ЗАДАНИЯ И УПРАЖНЕНИЯ:
A. По тексту для чтения определите, в каком году Джакометти представил «лежащую» в виде ложки.
B. Изложите суть текста для чтения в двух предложениях.
C. Дословно повторите фрагмент текста для чтения, начиная со слов «Второй после кубизма» и заканчивая словами «и неутоленность желаний.».

ТЕКСТ ДЛЯ ЧТЕНИЯ:
▬▬▬▬▬▬

Пластический язык Мура формировался в 20-е годы («Мать с ребенком», 1924), однако «силы выражения» (это термин самого мастера) он достигает в 30-е. Тогда появляется концепция «внутренних пространств» в пластическом объеме (начало серии «Лежащих»), Но все же стоит отметить, что впервые подобный прием был применен не им. Так поступил Архипенко в «Прогуливающейся» (1912) и «Женщине, расчесывающей волосы» (1915). Но только английский мастер придал им не игровое, а концептуальное содержание (более того, впоследствии он «населил» пустоты в теле пластических форм другими формами).
Второй после кубизма «изм» — сюрреализм, имевший свою эстетику, решительно влиял на формирование пластического языка, особенно в 30-е годы. Об этом говорит развитие искусства Джакометти. Им был поставлен под сомнение «витализм» как биологически выраженная энергия жизни, подвергающаяся жестоким испытаниям современной цивилизацией; трагизм судьбы человека должен был выразить экзистенциализм. Человек не смог обрести радости в сексе; жизнь стала символом мук. У Джакометти обиологизированные формы-метафоры попадают в пространственные клетки, где умерщвляются («Приостановленный бал», 1930—1931); затем фигуры-призраки уже бродят, не находя себе места, по бескрайним просторам. Им ведом тот страх жизни, что открыли Э. Кьеркегор, А. Камю и Сартр («Женщина, умирающая ночью в своей комнате»). Культ смерти и неутоленность желаний.
А. Джакометти. Группа из трех фигур. 1949
Следуя алогизму сюрреалистической поэзии, Джакометти в 1929 году представляет «лежащую» в виде ложки (до него подобным образом, отметим, поступил Мэн Рей, приделав к лежащей ложке миниатюрную туфельку). Сюрреалистическую интерпретацию скульптуре придал Рене Магритт, переведя в бронзу ряд своих живописных произведений.
«Натюрмортизация», некогда считавшаяся чуть ли не важнейшим признаком раннего авангарда, сказалась в попытках изобразить предметный мир и в пластике. Тут особенно примечательна композиция «Развитие бутылки в пространстве» (1912) У. Боччони, предопределившая поиски «объектности» вплоть до поп-арта. Собственно, первые натюмортные композиции такого рода — переложение живописи кубизма, и появляются они в момент перехода этого «изма» к декоративной стадии, особенно в 1914 году. Кубизм, пройдя экспериментальную стадию, оказался самым плодотворным явлением среди других «измов», сохраняя свою стилистику в 1920—1930-е годы. Венгр Йозеф Кзаки прибыл в Париж в 1908 году, с 1911 года стал выставляться в Салоне, создав в камне и бронзе «Стоящую» (1913) и «Голову» (1914). Затем он стал развиваться в сторону абстракции. Александр Архипенко, работавший в Париже в 1908—1921 годах, привлек внимание своим «Медрано I» («Жонглер») 1912 года. Затем появились «Причесывающаяся» (версии 1913—1915) и ее повторения. Такие темы им развивались и в последующие десятилетия.

▬▬▬▬▬▬

ПЕРЕЧЕНЬ ЗАПИСЕЙ:

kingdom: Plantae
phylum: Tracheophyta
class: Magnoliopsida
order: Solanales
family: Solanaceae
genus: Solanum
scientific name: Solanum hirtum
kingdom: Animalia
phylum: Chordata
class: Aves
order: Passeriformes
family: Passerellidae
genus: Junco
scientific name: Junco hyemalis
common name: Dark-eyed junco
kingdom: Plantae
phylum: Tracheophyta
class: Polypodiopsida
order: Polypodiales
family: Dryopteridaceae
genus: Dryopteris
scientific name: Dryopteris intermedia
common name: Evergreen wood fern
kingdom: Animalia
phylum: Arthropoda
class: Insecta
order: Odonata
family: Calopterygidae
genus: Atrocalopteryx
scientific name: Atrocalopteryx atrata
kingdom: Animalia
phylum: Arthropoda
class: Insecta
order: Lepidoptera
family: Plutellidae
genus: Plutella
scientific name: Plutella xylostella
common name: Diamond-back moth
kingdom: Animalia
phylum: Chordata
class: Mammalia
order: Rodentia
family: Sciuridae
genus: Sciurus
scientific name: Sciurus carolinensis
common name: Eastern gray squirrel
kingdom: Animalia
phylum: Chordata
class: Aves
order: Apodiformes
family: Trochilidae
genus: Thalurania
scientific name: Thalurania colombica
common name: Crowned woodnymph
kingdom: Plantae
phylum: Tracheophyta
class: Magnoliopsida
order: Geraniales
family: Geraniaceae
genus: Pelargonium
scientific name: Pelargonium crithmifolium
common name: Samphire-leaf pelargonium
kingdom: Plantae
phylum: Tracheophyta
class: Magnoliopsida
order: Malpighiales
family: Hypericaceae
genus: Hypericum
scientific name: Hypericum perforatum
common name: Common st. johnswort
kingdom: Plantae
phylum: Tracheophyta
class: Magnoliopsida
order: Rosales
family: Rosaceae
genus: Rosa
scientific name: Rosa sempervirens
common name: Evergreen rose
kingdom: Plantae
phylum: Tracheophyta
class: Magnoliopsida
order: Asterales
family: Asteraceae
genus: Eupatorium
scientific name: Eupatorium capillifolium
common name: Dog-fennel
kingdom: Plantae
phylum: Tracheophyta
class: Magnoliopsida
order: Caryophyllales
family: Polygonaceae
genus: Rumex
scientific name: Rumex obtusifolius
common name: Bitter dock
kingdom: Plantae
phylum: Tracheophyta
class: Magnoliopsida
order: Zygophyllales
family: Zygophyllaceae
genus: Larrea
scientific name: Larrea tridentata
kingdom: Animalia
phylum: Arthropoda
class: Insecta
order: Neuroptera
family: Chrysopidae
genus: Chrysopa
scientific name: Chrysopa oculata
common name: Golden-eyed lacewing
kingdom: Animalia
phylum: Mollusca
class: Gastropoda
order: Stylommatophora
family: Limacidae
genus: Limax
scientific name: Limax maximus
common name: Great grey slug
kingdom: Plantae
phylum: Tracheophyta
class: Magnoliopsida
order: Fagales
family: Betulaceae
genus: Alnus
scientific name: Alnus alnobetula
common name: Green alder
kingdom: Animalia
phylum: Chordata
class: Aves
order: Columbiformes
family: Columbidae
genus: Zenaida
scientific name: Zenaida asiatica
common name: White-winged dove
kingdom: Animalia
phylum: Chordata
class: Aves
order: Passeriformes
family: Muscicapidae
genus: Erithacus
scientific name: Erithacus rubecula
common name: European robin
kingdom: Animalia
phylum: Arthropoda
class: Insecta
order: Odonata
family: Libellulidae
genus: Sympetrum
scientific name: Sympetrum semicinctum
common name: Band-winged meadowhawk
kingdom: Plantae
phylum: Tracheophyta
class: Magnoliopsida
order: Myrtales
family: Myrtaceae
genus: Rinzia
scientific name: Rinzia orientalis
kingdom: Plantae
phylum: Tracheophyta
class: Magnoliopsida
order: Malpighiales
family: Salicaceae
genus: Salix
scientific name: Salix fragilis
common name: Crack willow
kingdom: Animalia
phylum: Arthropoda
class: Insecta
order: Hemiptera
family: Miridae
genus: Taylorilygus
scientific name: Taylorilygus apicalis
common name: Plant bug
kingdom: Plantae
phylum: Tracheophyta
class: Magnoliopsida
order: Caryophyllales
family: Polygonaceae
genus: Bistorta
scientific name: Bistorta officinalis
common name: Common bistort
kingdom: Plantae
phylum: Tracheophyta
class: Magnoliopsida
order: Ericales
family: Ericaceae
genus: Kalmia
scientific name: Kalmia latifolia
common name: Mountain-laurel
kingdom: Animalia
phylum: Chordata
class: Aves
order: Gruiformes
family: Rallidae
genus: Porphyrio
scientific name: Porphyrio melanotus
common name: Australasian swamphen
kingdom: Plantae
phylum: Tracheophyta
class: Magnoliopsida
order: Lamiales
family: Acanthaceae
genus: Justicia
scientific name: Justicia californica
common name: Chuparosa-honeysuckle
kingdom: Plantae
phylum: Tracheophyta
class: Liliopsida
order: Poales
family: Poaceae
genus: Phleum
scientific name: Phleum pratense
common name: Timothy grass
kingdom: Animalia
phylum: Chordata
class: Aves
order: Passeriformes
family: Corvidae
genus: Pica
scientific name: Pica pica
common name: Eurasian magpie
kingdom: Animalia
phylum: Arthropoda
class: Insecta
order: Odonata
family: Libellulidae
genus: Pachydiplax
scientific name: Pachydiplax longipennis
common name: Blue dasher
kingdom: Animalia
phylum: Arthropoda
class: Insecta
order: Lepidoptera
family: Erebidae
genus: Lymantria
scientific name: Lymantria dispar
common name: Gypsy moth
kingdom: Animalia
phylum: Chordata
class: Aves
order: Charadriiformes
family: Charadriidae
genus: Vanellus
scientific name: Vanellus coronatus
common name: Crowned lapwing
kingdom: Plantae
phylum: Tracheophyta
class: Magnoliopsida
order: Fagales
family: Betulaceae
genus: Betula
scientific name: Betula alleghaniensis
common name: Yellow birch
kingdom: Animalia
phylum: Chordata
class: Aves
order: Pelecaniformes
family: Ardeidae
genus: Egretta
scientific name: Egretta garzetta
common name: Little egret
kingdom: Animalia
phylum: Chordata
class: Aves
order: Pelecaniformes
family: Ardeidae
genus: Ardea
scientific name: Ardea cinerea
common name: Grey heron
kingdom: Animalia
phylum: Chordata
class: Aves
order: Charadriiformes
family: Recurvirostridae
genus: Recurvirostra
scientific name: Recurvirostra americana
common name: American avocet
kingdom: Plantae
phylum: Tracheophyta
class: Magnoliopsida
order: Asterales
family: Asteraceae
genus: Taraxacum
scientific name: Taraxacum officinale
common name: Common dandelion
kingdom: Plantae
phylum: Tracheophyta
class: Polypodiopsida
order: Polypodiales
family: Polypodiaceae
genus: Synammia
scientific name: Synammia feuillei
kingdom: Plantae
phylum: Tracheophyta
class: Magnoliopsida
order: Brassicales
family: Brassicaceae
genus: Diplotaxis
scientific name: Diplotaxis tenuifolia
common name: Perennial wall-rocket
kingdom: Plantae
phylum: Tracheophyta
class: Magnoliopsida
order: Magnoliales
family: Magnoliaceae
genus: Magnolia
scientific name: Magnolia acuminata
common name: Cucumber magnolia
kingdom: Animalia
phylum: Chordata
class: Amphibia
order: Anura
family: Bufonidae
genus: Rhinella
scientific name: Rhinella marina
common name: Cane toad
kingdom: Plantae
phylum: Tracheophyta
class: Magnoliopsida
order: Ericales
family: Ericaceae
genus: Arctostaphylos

▬▬▬▬▬▬

ПОЛНЫЕ РЕШЕНИЯ:
A. В 1929 году.

B. В 30-е годы Мур развил концепцию «внутренних пространств» в пластическом объеме, хотя впервые подобный прием применил Архипенко, а сюрреализм решительно влиял на формирование пластического языка, о чем говорит развитие искусства Джакометти. Кубизм, переложение живописи которого дало первые натюрмортные композиции в пластике, оказался самым плодотворным среди «измов», а в Париже в те годы работали скульпторы Йозеф Кзаки и Александр Архипенко.

C.
Второй после кубизма «изм» — сюрреализм, имевший свою эстетику, решительно влиял на формирование пластического языка, особенно в 30-е годы. Об этом говорит развитие искусства Джакометти. Им был поставлен под сомнение «витализм» как биологически выраженная энергия жизни, подвергающаяся жестоким испытаниям современной цивилизацией; трагизм судьбы человека должен был выразить экзистенциализм. Человек не смог обрести радости в сексе; жизнь стала символом мук. У Джакометти обиологизированные формы-метафоры попадают в пространственные клетки, где умерщвляются («Приостановленный бал», 1930—1931); затем фигуры-призраки уже бродят, не находя себе места, по бескрайним просторам. Им ведом тот страх жизни, что открыли Э. Кьеркегор, А. Камю и Сартр («Женщина, умирающая ночью в своей комнате»). Культ смерти и неутоленность желаний.